На вечерней проверке он стоял, пристроившись к чужой роте, и за всех своих выкрикивал:

– Рядовой Рябинин убыл на выполнение боевого задания!.. Сержант Литкевич убыл на выполнение боевого задания!..

«Надо было сразу отметить в списке тех, кто убыл!» – запоздало сожалел он. А когда дежурный по части, уткнувшись в слабо освещённый фонариком список, вызвал Крутова, Валерка на секунду растерялся, замешкался. Потом, испугавшись той пустоты и молчания, которые возникли после этой фамилии, сиплым голосом крикнул:

– Убыл на выполнение!..

Потом вернулся в свою огромную, опустевшую на три месяца палатку и, не раздеваясь, лёг. Поредевший батальон, грохоча табуретами и переругиваясь, укладывался спать. Лёг, потихоньку заснул, и вдруг снова вернулась та напряжённая, звонкая тишина, которую он нарушил десять минут назад, только теперь нарушить её было нечем, и некому врать. Он лежал один среди опустевших, голых кроватей, и было ему так же неловко и так же хотелось крикнуть. И это было впервые.

На писарскую свою должность Валерка попал не за красивый почерк. Просто, когда вернулся из госпиталя слабый и тощий, комбат, чтобы хоть как-то его пристроить, посадил в штаб. Много раз потом просился Валерка обратно, но комбат его не отпускал. Сажал для острастки на «губу» и снова прикручивал к штабному стулу. Он лежал неподвижно в клетке кроватных дужек, и среди пустых сеток было ему впервые тоскливо и одиноко. Раньше Валерка думал, что ко всему привык и всё уже видел, но оказалось, что он никогда не видел голой кроватной сетки над собой. На втором ярусе над ним ещё вчера лежал Крутов. А теперь его нет, – тихо и зарешёченная сеткой пустота.

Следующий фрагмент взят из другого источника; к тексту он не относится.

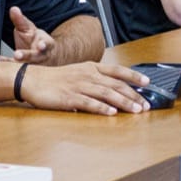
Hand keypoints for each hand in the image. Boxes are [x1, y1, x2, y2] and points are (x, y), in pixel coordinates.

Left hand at [3, 7, 56, 64]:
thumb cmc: (35, 40)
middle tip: (17, 55)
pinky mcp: (21, 70)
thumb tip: (13, 9)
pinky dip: (4, 64)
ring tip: (2, 59)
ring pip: (24, 66)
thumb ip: (20, 21)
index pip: (45, 45)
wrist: (41, 56)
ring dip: (14, 64)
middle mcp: (39, 57)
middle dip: (26, 56)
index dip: (43, 45)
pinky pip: (12, 68)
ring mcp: (31, 65)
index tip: (41, 45)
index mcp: (44, 45)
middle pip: (33, 58)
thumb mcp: (29, 29)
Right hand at [19, 60, 154, 115]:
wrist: (32, 80)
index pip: (117, 71)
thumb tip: (113, 89)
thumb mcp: (78, 73)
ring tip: (136, 110)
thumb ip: (95, 79)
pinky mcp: (69, 97)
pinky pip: (89, 103)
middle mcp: (87, 75)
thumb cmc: (56, 79)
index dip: (134, 76)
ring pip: (106, 94)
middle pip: (116, 84)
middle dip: (134, 95)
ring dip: (124, 102)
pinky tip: (112, 113)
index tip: (148, 82)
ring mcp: (78, 86)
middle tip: (146, 105)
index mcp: (91, 67)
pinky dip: (102, 108)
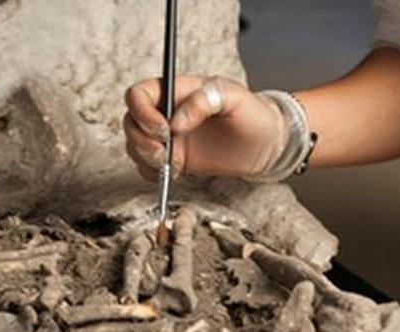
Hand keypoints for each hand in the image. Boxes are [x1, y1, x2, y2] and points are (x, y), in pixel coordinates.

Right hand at [123, 76, 287, 180]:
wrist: (268, 144)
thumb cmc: (254, 114)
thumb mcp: (234, 97)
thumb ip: (203, 100)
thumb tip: (176, 122)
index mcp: (177, 90)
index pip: (138, 94)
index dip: (142, 113)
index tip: (164, 131)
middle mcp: (167, 113)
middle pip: (130, 122)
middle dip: (141, 141)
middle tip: (165, 154)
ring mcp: (169, 138)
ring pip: (135, 146)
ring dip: (145, 159)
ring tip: (173, 165)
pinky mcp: (175, 159)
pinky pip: (148, 167)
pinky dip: (153, 174)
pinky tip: (175, 173)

Валерка не спал всю ночь, ворочался, курил и угрюмо жевал подаренную отпускным комбатом колбасу. А утром после завтрака отстоял развод и как всегда бодрым шагом отправился к палатке батальонного штаба. Он открыл дверь своим ключом и огляделся. Разложенные на столе бумаги белели в полумраке, а со шкафа поглядывал пожелтевшим газетным клочком свёрток. Валерка подошёл к столу, добавил к бумагам «Книгу входящих» и ещё кое-что поважней и тщательно всё переворошил. Посидел ещё немного, глядя на стол и думая, что бы ещё добавить. Потом снял с полки склянку чернил и, оглянувшись на дверь, вылил всю на бумажную кучу. Чернил хватило и на бумаги, и на стены, и даже на новенький, неделю назад выданный завскладом стул. Бросив склянку на пол, он сел на другой стул и стал терпеливо дожидаться комбата.